If the upper tier of juniors can grow substantially, turning themselves into intermediate players, they will be able to tackle the more expensive, more rewarding plays in British Columbia’s Montney region and Saskatchewan’s Bakken formation, Korpach said.
He said consolidation in the junior sector will create larger entities with the ability to succeed in the unconventional trends.
Even so, Korphach concedes that figuring out the best strategies to generate the best returns is as “tough or tougher today as it has ever been,” with the challenge of raiding debt or equity capital presenting an obstacle to M&A transactions.
The longer gas prices hold on to their current groups, companies pumping less than 15,000 boe per day and with market-caps under C$1 billion, are starting to see hope of a return to the days when they could reach a production threshold and sell out to eager buyers, especially in the trust sector.
Trusts no longer dominantWhile the trusts are no longer the dominant players in the M&A market there is a growing belief in a revival of deal making that could see Canada rebuild an intermediate tier in the 15,000-200,000 boe-per-day range.

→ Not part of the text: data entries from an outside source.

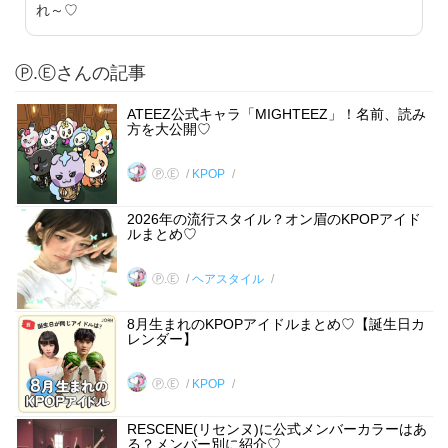
れ～♡
Ⓟ.Ⓔさんの記事
ATEEZ公式キャラ「MIGHTEEZ」！名前、読み
方を大公開♡
Ⓟ.Ⓔ
KPOP
2026年の流行スタイル？オン眉のKPOPアイド
ルまとめ♡
Ⓟ.Ⓔ
ヘアスタイル
8月生まれのKPOPアイドルまとめ♡【誕生日カ
レンダー】
Ⓟ.Ⓔ
KPOP
RESCENE(リセンヌ)に公式メンバーカラーはあ
る？メンバー別に紹介♡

Following a sluggish start to 2008, Sayer Energy Advisors counts on the pace picking up, so long as commodity prices stay robust and sharpen the appeal of fringe resource plays in British Columbia and Saskatchewan where a host of juniors have cornered sizeable chunks of property.
Although still struggling to raise equity and debt capital to pursue organic growth in a high-cost, limited-scope exploration environment in Western Canada, smaller companies with solid long-term strategies and strong asset portfolios are coming back to life.
If they can benefit from a building tidal wave of cash flow they can resume their traditional role, building enough reserves to get production to even 1,000 boe per day, then sell out and start the process anew. It’s the best chance of drawing investors back to the junior sector.
The most buoyant assessments of the investment outlook for junior companies are tied to companies that are backed by proven management teams and that have credible plans to return value to their shareholders.
Those that haven’t figured out what they are going to do got no help from the Alberta government when it modified the proposed royalty structure in a way that satisfied only those engaged in deep oil and gas activity.